# [Task requirements]
According to the deployment instructions below, which script at the root of the repository uploads the deployment resources to the staging S3 bucket?

# [Text passage]
__________________________________________________

If you plan to enable the automated Personalize campaign creation process at deployment time, you must allow access for Amazon Personalize to your bucket. Add the following bucket policy to your staging bucket.

{
    "Version": "2012-10-17",
    "Id": "PersonalizeS3BucketAccessPolicy",
    "Statement": [
        {
            "Sid": "PersonalizeS3BucketAccessPolicy",
            "Effect": "Allow",
            "Principal": {
                "Service": "personalize.amazonaws.com"
            },
            "Action": [
                "s3:GetObject",
                "s3:ListBucket"
            ],
            "Resource": [
                "arn:aws:s3:::<your bucket name>",
                "arn:aws:s3:::<your bucket name>/*"
            ]
        }
    ]
}

Staging for Deployment

It is advisable to use a Python 3 virtual environment to do this and the scripts assume that the executable pip is the Python 3 version of pip so if necessary you may need to install pip into that virtual environment (if your system defaults to a Python 2 version of pip).

The stage.sh script at the root of the repository must be used to upload the deployment resources to your staging S3 bucket if you use this option. The shell uses the local AWS credentials to build and push resources to your custom bucket.

Example on how to stage your project to a custom bucket and path (note the path is optional but, if specified, must end with '/'):

./stage.sh MY_CUSTOM_BUCKET S3_PATH/

The stage script will output a path to your master deployment CloudFormation template. You can use this link to your S3 bucket to start a new deployment via the CloudFormation console in your AWS Console or use the command line below. (replace REGION, MY_CUSTOM_BUCKET and S3_PATH value)

./scripts/deploy-cloudformation-stacks.sh DEPLOYMENT_S3_BUCKET REGION STACK_NAME

Option 3.2 Deploy Infrastructure from the Main Repo, Deploy Application and Services via GitHub

If you only want to modify the web user interface, or the Retail Demo Store backend services, you can deploy Retail Demo Store using the options below, and issue commits in your own fork via GitHub to trigger a re-deploy. This will allow you to push changes to the Retail Demo Store services and web user interface using a CodeDeploy pipeline.

To do that, select one of the CloudFormation launch options below. The deployment approach will be set to "GitHub".

__________________________________________________

# [Information]
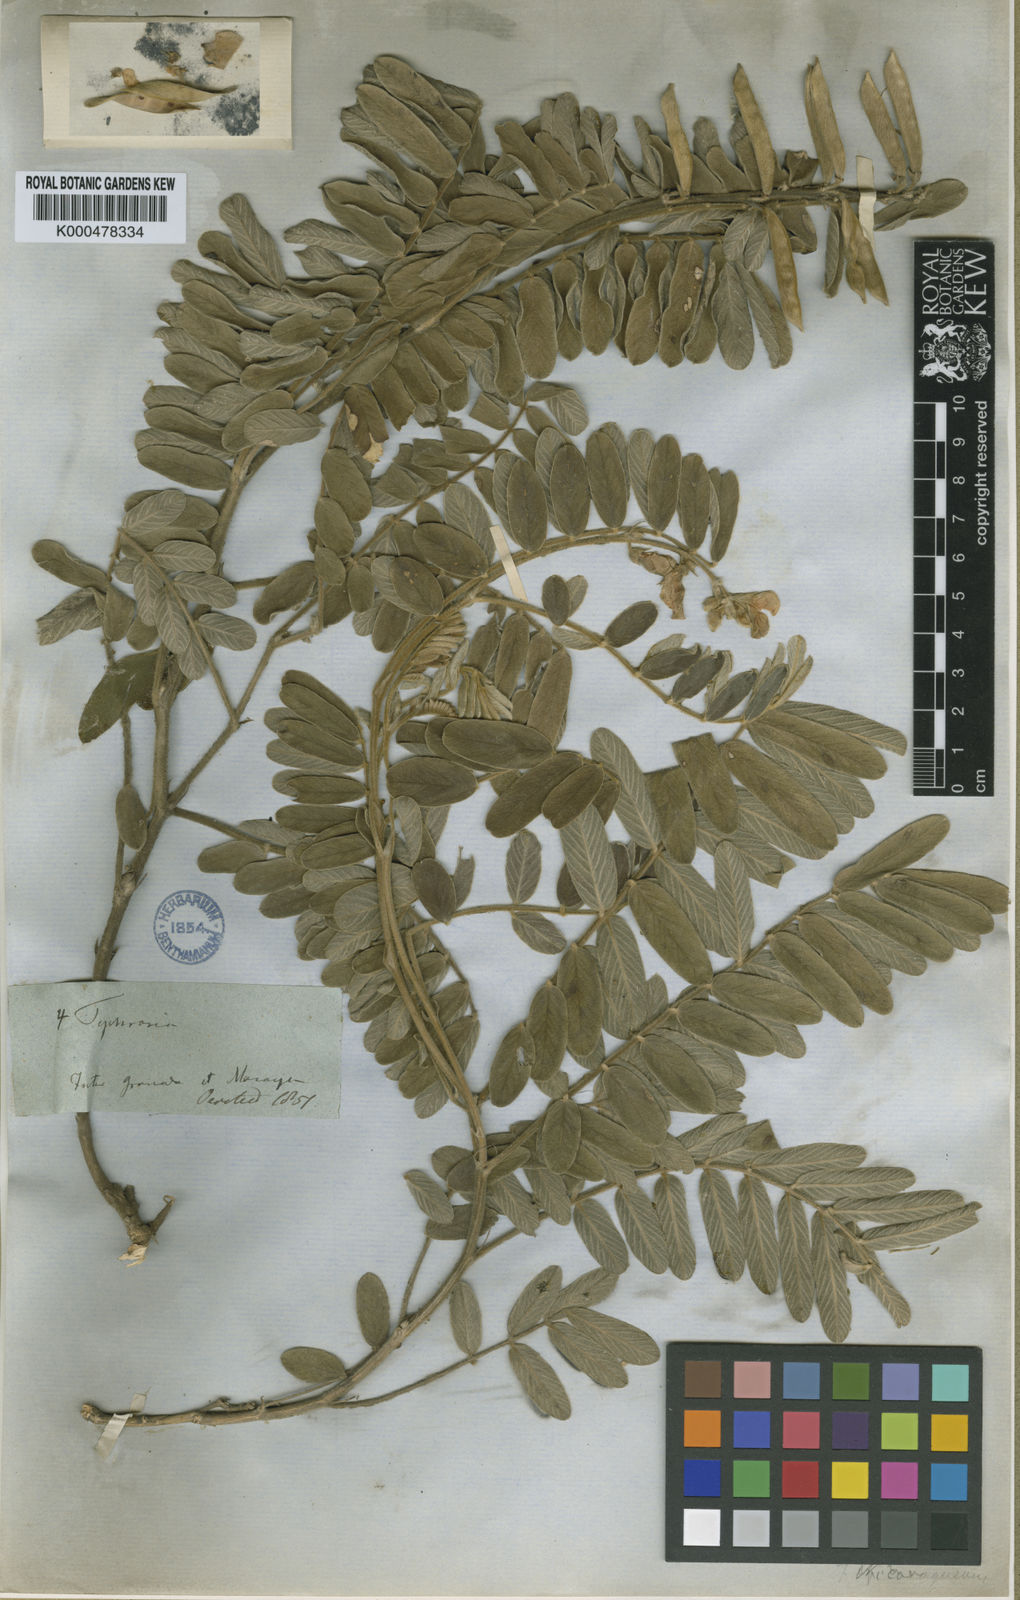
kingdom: Plantae
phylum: Tracheophyta
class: Magnoliopsida
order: Fabales
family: Fabaceae
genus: Tephrosia
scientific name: Tephrosia nicaraguensis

__________________________________________________

# [Response]
The stage.sh script.